(Reading text)

Broidy Capital Mgmt. LLC v. Benomar

Citation944 F.3d 436
Decision Date06 December 2019
Docket NumberAugust Term, 2019,Docket No. 19-236
Parties BROIDY CAPITAL MANAGEMENT LLC, Elliott Broidy, Plaintiffs-Appellants, v. Jamal BENOMAR, Defendant-Appellee.
CourtUnited States Courts of Appeals. United States Court of Appeals (2nd Circuit)

Shannen W. Coffin (Filiberto Agusti, Linda C. Bailey, on the brief), Steptoe & Johnson LLP, Washington, D.C., for Plaintiffs-Appellants.

Abbe David Lowell (Eric W. Bloom, on the brief), Winston & Strawn LLP, Washington, D.C., for Defendant-Appellee.

Martin Totaro, Attorney, Appellate Staff Civil Division, U.S. Department of Justice (Marik A. String, Acting Legal Adviser, U.S. Department of State, Joseph H. Hunt, Assistant Attorney General, Sharon Swingle, Attorney, Appellate Staff Civil Division, U.S. Department of Justice, on the brief), for the United States, Amicus Curiae.

Before: Katzmann, Chief Judge, Chin and Droney, Circuit Judges.

Katzmann, Chief Judge:

This case calls on us to determine who bears the burden of establishing jurisdiction pursuant to an exception to diplomatic immunity under the Vienna Convention on Diplomatic Relations ("VCDR" or the "Vienna Convention"), Apr. 18, 1961, 23 U.S.T. 3227, 500 U.N.T.S. 95, where a defendant has demonstrated diplomatic status. Plaintiffs Elliott Broidy and Broidy Capital Management LLC appeal from a judgment of the United States District Court for the Southern District of New York (Seibel, J. ) dismissing their suit against Jamal Benomar, a Moroccan diplomat, for lack of subject matter jurisdiction. On appeal, plaintiffs challenge the district court’s conclusion that Benomar possessed diplomatic immunity from suit under the Vienna Convention, and argue that the district court erred in imposing on plaintiffs the burden of establishing jurisdiction by showing that their suit could proceed under one of the VCDR’s exceptions to diplomatic immunity. Plaintiffs also contend that the district court abused its discretion in denying jurisdictional discovery and leave to amend the complaint. For the reasons below, we hold that, where a defendant has demonstrated diplomatic status, plaintiffs bear the burden of proving by a preponderance of the evidence that an exception to diplomatic immunity applies and that jurisdiction exists. The plaintiffs having failed to meet that burden, we AFFIRM the judgment of the district court.

(End Reading text)
(Data shown)

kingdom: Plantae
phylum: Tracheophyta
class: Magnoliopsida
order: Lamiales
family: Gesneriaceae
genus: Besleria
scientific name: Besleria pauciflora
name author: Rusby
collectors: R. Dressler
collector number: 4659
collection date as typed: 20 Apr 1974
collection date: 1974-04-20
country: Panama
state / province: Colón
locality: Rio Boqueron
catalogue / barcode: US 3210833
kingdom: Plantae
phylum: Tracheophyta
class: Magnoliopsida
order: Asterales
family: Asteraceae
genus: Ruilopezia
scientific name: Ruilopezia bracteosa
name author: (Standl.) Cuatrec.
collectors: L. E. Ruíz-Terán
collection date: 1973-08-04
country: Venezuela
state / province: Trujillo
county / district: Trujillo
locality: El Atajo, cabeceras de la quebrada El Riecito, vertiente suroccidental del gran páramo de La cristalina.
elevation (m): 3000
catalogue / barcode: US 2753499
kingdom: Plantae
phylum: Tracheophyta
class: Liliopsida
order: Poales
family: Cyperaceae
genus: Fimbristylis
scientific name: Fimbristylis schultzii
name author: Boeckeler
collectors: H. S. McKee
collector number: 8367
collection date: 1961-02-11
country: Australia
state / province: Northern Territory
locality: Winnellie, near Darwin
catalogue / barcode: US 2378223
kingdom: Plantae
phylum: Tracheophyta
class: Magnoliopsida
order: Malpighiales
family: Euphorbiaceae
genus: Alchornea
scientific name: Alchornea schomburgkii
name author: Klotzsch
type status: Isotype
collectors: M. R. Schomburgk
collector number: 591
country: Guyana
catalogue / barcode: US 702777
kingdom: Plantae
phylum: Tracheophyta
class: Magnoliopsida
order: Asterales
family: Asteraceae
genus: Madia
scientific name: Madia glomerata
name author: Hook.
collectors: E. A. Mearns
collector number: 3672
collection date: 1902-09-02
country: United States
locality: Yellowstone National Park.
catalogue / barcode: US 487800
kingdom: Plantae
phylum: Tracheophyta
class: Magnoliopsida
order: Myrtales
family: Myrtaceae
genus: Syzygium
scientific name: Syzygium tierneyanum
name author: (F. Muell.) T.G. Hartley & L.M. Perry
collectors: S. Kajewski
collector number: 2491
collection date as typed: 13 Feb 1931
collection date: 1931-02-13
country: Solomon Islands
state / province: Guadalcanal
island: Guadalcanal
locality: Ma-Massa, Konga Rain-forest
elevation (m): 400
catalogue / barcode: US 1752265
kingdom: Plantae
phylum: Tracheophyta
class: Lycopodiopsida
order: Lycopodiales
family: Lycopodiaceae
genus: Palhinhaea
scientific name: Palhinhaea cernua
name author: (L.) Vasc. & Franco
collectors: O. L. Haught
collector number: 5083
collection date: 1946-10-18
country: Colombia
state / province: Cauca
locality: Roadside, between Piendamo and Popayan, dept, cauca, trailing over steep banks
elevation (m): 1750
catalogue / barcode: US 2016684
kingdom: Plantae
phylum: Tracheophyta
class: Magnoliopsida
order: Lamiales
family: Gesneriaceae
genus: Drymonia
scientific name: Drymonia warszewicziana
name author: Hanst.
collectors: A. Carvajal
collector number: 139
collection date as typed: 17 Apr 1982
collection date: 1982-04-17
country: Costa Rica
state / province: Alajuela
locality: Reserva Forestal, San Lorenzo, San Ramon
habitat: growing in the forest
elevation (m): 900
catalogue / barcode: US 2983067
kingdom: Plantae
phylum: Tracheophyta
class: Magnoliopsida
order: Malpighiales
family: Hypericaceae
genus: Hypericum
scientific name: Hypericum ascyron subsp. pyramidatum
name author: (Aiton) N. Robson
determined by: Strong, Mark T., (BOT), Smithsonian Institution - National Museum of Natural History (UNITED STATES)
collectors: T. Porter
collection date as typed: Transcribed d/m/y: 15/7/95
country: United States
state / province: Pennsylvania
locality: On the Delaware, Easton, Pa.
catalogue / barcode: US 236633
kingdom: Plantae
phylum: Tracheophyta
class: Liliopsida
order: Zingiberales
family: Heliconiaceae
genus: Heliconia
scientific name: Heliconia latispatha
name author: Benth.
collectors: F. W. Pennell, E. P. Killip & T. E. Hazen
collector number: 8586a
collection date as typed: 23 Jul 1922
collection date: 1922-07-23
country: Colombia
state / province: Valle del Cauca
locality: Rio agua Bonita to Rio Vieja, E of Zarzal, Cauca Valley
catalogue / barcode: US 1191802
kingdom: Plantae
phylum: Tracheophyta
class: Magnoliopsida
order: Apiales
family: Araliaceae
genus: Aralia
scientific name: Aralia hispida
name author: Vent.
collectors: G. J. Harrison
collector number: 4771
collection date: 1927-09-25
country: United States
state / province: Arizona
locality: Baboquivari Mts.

(End Data shown)

• Problem requirements: In the court opinion, which court issued the judgment that the plaintiffs appeal?

• Result of this task: The United States District Court for the Southern District of New York.